I play Mrs. Beckerman’s video again, muted this time, because I don’t want to be influenced by her words, by the cracking of her voice, or by the part at the end where she gets so emotional that her speech becomes almost too muddled to understand.
Mrs. Beckerman’s face is creased with worry. There are times when she can’t even look at the camera—like she’s hiding something, or ashamed. By the end of the video, her arms are crossed over her chest and she’s huddling forward, curled up on the chair. She looks more like a little girl than like a parent.
I glance at the clock again, startled to find that I’ve been researching Sasha’s case for more than two hours now. Clearly, what started out as a harmless distraction has turned into a time-sucking obsession, but that doesn’t stop me from wanting to know more.
I decide to head down to my studio in the basement, hopeful that I might have a Sasha-infused premonition. I know it’s a long shot. I know I’d probably need to go to her house and be among her surroundings to actually sense something significant. But still, I have to give my power a try.
I’M ABOUT TO GO down to the basement when my phone rings. It’s Adam. “Hey,” I say, picking up right away.
“Hey, stranger,” he answers back.
“It’s good to hear your voice.”
“Well, I’ve missed yours.”
“I know. I’m sorry for not calling you last night, but I’m a total train wreck, complete with lack of sleep and junk-food binges.”

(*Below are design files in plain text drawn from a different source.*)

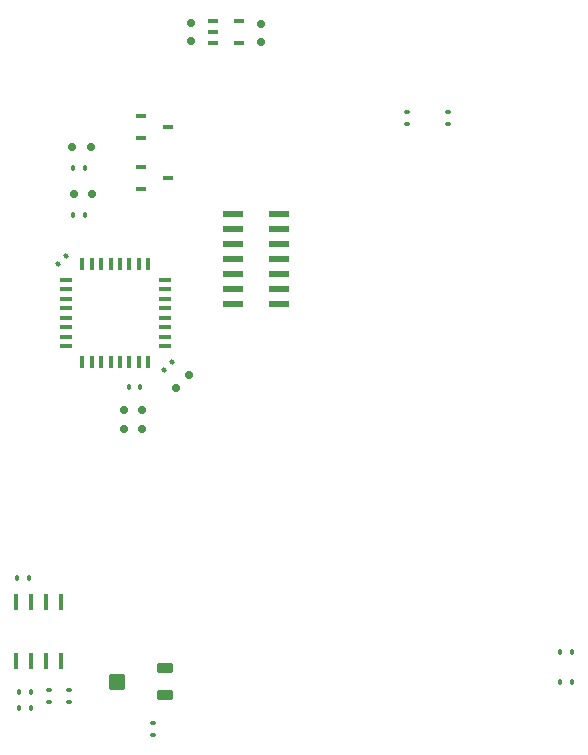
<source format=gbr>
%TF.GenerationSoftware,KiCad,Pcbnew,8.0.8*%
%TF.CreationDate,2025-04-07T17:27:46+02:00*%
%TF.ProjectId,PCB_V1,5043425f-5631-42e6-9b69-6361645f7063,rev?*%
%TF.SameCoordinates,Original*%
%TF.FileFunction,Paste,Top*%
%TF.FilePolarity,Positive*%
%FSLAX46Y46*%
G04 Gerber Fmt 4.6, Leading zero omitted, Abs format (unit mm)*
G04 Created by KiCad (PCBNEW 8.0.8) date 2025-04-07 17:27:46*
%MOMM*%
%LPD*%
G01*
G04 APERTURE LIST*
G04 Aperture macros list*
%AMRoundRect*
0 Rectangle with rounded corners*
0 $1 Rounding radius*
0 $2 $3 $4 $5 $6 $7 $8 $9 X,Y pos of 4 corners*
0 Add a 4 corners polygon primitive as box body*
4,1,4,$2,$3,$4,$5,$6,$7,$8,$9,$2,$3,0*
0 Add four circle primitives for the rounded corners*
1,1,$1+$1,$2,$3*
1,1,$1+$1,$4,$5*
1,1,$1+$1,$6,$7*
1,1,$1+$1,$8,$9*
0 Add four rect primitives between the rounded corners*
20,1,$1+$1,$2,$3,$4,$5,0*
20,1,$1+$1,$4,$5,$6,$7,0*
20,1,$1+$1,$6,$7,$8,$9,0*
20,1,$1+$1,$8,$9,$2,$3,0*%
G04 Aperture macros list end*
%ADD10RoundRect,0.094500X0.094500X0.129500X-0.094500X0.129500X-0.094500X-0.129500X0.094500X-0.129500X0*%
%ADD11RoundRect,0.153125X-0.153125X-0.179375X0.153125X-0.179375X0.153125X0.179375X-0.153125X0.179375X0*%
%ADD12RoundRect,0.157500X0.157500X0.175000X-0.157500X0.175000X-0.157500X-0.175000X0.157500X-0.175000X0*%
%ADD13RoundRect,0.105000X-0.358750X-0.105000X0.358750X-0.105000X0.358750X0.105000X-0.358750X0.105000X0*%
%ADD14RoundRect,0.157500X-0.012374X0.235113X-0.235113X0.012374X0.012374X-0.235113X0.235113X-0.012374X0*%
%ADD15RoundRect,0.094500X-0.129500X0.094500X-0.129500X-0.094500X0.129500X-0.094500X0.129500X0.094500X0*%
%ADD16RoundRect,0.098000X-0.098000X-0.119000X0.098000X-0.119000X0.098000X0.119000X-0.098000X0.119000X0*%
%ADD17RoundRect,0.094500X-0.094500X-0.129500X0.094500X-0.129500X0.094500X0.129500X-0.094500X0.129500X0*%
%ADD18RoundRect,0.094500X0.129500X-0.094500X0.129500X0.094500X-0.129500X0.094500X-0.129500X-0.094500X0*%
%ADD19RoundRect,0.157500X-0.175000X0.157500X-0.175000X-0.157500X0.175000X-0.157500X0.175000X0.157500X0*%
%ADD20RoundRect,0.098000X0.098000X0.119000X-0.098000X0.119000X-0.098000X-0.119000X0.098000X-0.119000X0*%
%ADD21RoundRect,0.087500X-0.087500X-0.437500X0.087500X-0.437500X0.087500X0.437500X-0.087500X0.437500X0*%
%ADD22RoundRect,0.087500X-0.437500X-0.087500X0.437500X-0.087500X0.437500X0.087500X-0.437500X0.087500X0*%
%ADD23RoundRect,0.105000X0.105000X-0.577500X0.105000X0.577500X-0.105000X0.577500X-0.105000X-0.577500X0*%
%ADD24RoundRect,0.175000X-0.525000X0.280000X-0.525000X-0.280000X0.525000X-0.280000X0.525000X0.280000X0*%
%ADD25RoundRect,0.175000X-0.525000X0.525000X-0.525000X-0.525000X0.525000X-0.525000X0.525000X0.525000X0*%
%ADD26R,1.680000X0.518000*%
%ADD27RoundRect,0.098000X-0.014849X0.153442X-0.153442X0.014849X0.014849X-0.153442X0.153442X-0.014849X0*%
%ADD28RoundRect,0.098000X0.014849X-0.153442X0.153442X-0.014849X-0.014849X0.153442X-0.153442X0.014849X0*%
G04 APERTURE END LIST*
D10*
%TO.C,R11*%
X68260000Y-79500000D03*
X67240000Y-79500000D03*
%TD*%
%TO.C,R1*%
X68250000Y-75500000D03*
X67230000Y-75500000D03*
%TD*%
D11*
%TO.C,D2*%
X67292500Y-77720000D03*
X68867500Y-77720000D03*
%TD*%
%TO.C,D1*%
X68740000Y-73750000D03*
X67165000Y-73750000D03*
%TD*%
D12*
%TO.C,C5*%
X71550000Y-95990000D03*
X73100000Y-95990000D03*
%TD*%
D13*
%TO.C,Q2*%
X75275000Y-76350000D03*
X73000000Y-77300000D03*
X73000000Y-75400000D03*
%TD*%
D14*
%TO.C,C2*%
X75976992Y-94138008D03*
X77073008Y-93041992D03*
%TD*%
D15*
%TO.C,R10*%
X95500000Y-70795000D03*
X95500000Y-71815000D03*
%TD*%
%TO.C,R2*%
X74000000Y-122490000D03*
X74000000Y-123510000D03*
%TD*%
D13*
%TO.C,U3*%
X81337500Y-63050000D03*
X81337500Y-64950000D03*
X79062500Y-64950000D03*
X79062500Y-64000000D03*
X79062500Y-63050000D03*
%TD*%
D16*
%TO.C,C1*%
X63480000Y-110200000D03*
X62520000Y-110200000D03*
%TD*%
D15*
%TO.C,R5*%
X65250000Y-119740000D03*
X65250000Y-120760000D03*
%TD*%
D17*
%TO.C,R3*%
X62690000Y-121200000D03*
X63710000Y-121200000D03*
%TD*%
%TO.C,R6*%
X63715000Y-119875000D03*
X62695000Y-119875000D03*
%TD*%
D11*
%TO.C,L1*%
X73112500Y-97590000D03*
X71537500Y-97590000D03*
%TD*%
D13*
%TO.C,Q1*%
X73000000Y-71100000D03*
X73000000Y-73000000D03*
X75275000Y-72050000D03*
%TD*%
D10*
%TO.C,R8*%
X109510000Y-119000000D03*
X108490000Y-119000000D03*
%TD*%
%TO.C,R7*%
X109510000Y-116500000D03*
X108490000Y-116500000D03*
%TD*%
D18*
%TO.C,R4*%
X66885000Y-120735000D03*
X66885000Y-119715000D03*
%TD*%
D19*
%TO.C,Cout1*%
X83150000Y-64875000D03*
X83150000Y-63325000D03*
%TD*%
D20*
%TO.C,C6*%
X71945000Y-94090000D03*
X72905000Y-94090000D03*
%TD*%
D21*
%TO.C,U1*%
X68025000Y-83615000D03*
X68825000Y-83615000D03*
X69625000Y-83615000D03*
X70425000Y-83615000D03*
X71225000Y-83615000D03*
X72025000Y-83615000D03*
X72825000Y-83615000D03*
X73625000Y-83615000D03*
D22*
X75000000Y-84990000D03*
X75000000Y-85790000D03*
X75000000Y-86590000D03*
X75000000Y-87390000D03*
X75000000Y-88190000D03*
X75000000Y-88990000D03*
X75000000Y-89790000D03*
X75000000Y-90590000D03*
D21*
X73625000Y-91965000D03*
X72825000Y-91965000D03*
X72025000Y-91965000D03*
X71225000Y-91965000D03*
X70425000Y-91965000D03*
X69625000Y-91965000D03*
X68825000Y-91965000D03*
X68025000Y-91965000D03*
D22*
X66650000Y-90590000D03*
X66650000Y-89790000D03*
X66650000Y-88990000D03*
X66650000Y-88190000D03*
X66650000Y-87390000D03*
X66650000Y-86590000D03*
X66650000Y-85790000D03*
X66650000Y-84990000D03*
%TD*%
D23*
%TO.C,U2*%
X62460000Y-117250000D03*
X63730000Y-117250000D03*
X65000000Y-117250000D03*
X66270000Y-117250000D03*
X66270000Y-112300000D03*
X65000000Y-112300000D03*
X63730000Y-112300000D03*
X62460000Y-112300000D03*
%TD*%
D24*
%TO.C,RV1*%
X75000000Y-117850000D03*
D25*
X71000000Y-119000000D03*
D24*
X75000000Y-120150000D03*
%TD*%
D19*
%TO.C,Cin1*%
X77250000Y-63225000D03*
X77250000Y-64775000D03*
%TD*%
D26*
%TO.C,J3*%
X80775000Y-79380000D03*
X84675000Y-79380000D03*
X80775000Y-80650000D03*
X84675000Y-80650000D03*
X80775000Y-81920000D03*
X84675000Y-81920000D03*
X80775000Y-83190000D03*
X84675000Y-83190000D03*
X80775000Y-84460000D03*
X84675000Y-84460000D03*
X80775000Y-85730000D03*
X84675000Y-85730000D03*
X80775000Y-87000000D03*
X84675000Y-87000000D03*
%TD*%
D27*
%TO.C,C4*%
X74985589Y-92629411D03*
X75664411Y-91950589D03*
%TD*%
D18*
%TO.C,R9*%
X99000000Y-71795000D03*
X99000000Y-70775000D03*
%TD*%
D28*
%TO.C,C3*%
X66664411Y-82950589D03*
X65985589Y-83629411D03*
%TD*%
M02*

</source>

“Just wait until your mom finds out,” he says.
My mom i
s a hater of any food that hasn’t been picked from a tree, vine, or the earth. She’s therefore made it her mission in life to rid the world of junk food, one whoopie pie at a time. During freshman year, she started a petition at my school against the cafeteria’s serving of any foods that contained artificial additives, preservatives, sweeteners, or food colorings, or that were bleached, overly processed (according to her standards), or genetically modified. The petition stated that those who signed would be more than happy to pay extra (up to double) for lunch in exchange for “whole food.” The idea was a flop; she got only seventeen signatures.
“Are you going to tell her about my stash of Oreos?” I ask him.
“Only if you aren’t nice to me.”
“Okay, but don’t feel too excluded, because I didn’t call Wes back, either.”
“So, you’re an equal-opportunity callback offender.”
“Something like that.” I smile.
“Anyway, I was thinking that maybe we could go to that drive-in movie place over in Lawston. We had such a great time there the last time we went. I mean, I know it’s no carnival,” he attempts to joke. “But it still might be fun, unless you’d rather…” His voice trails off. He seems slightly nervous.
I honestly can’t say I blame him, because my gut reaction is to give him a big fat no. I don’t want to pretend everything’s okay. I don’t want to have another carnival disaster.
“Camelia?”
It was just about a month ago that we went to that drive-in. It was John Hughes night, we saw a double feature of The Breakfast Club and Sixteen Candles, and Adam did the best impression of Long Duk Dong I’d ever heard. I laughed so hard I snorted out my root beer. Without a doubt, it was the funniest and grossest night I’d had in a long time. But still… “I don’t think that’s such a good idea,” I tell him. “Only because we had so much fun the last time we went to that drive-in… I wouldn’t want to ruin the memory with my depressing present state.”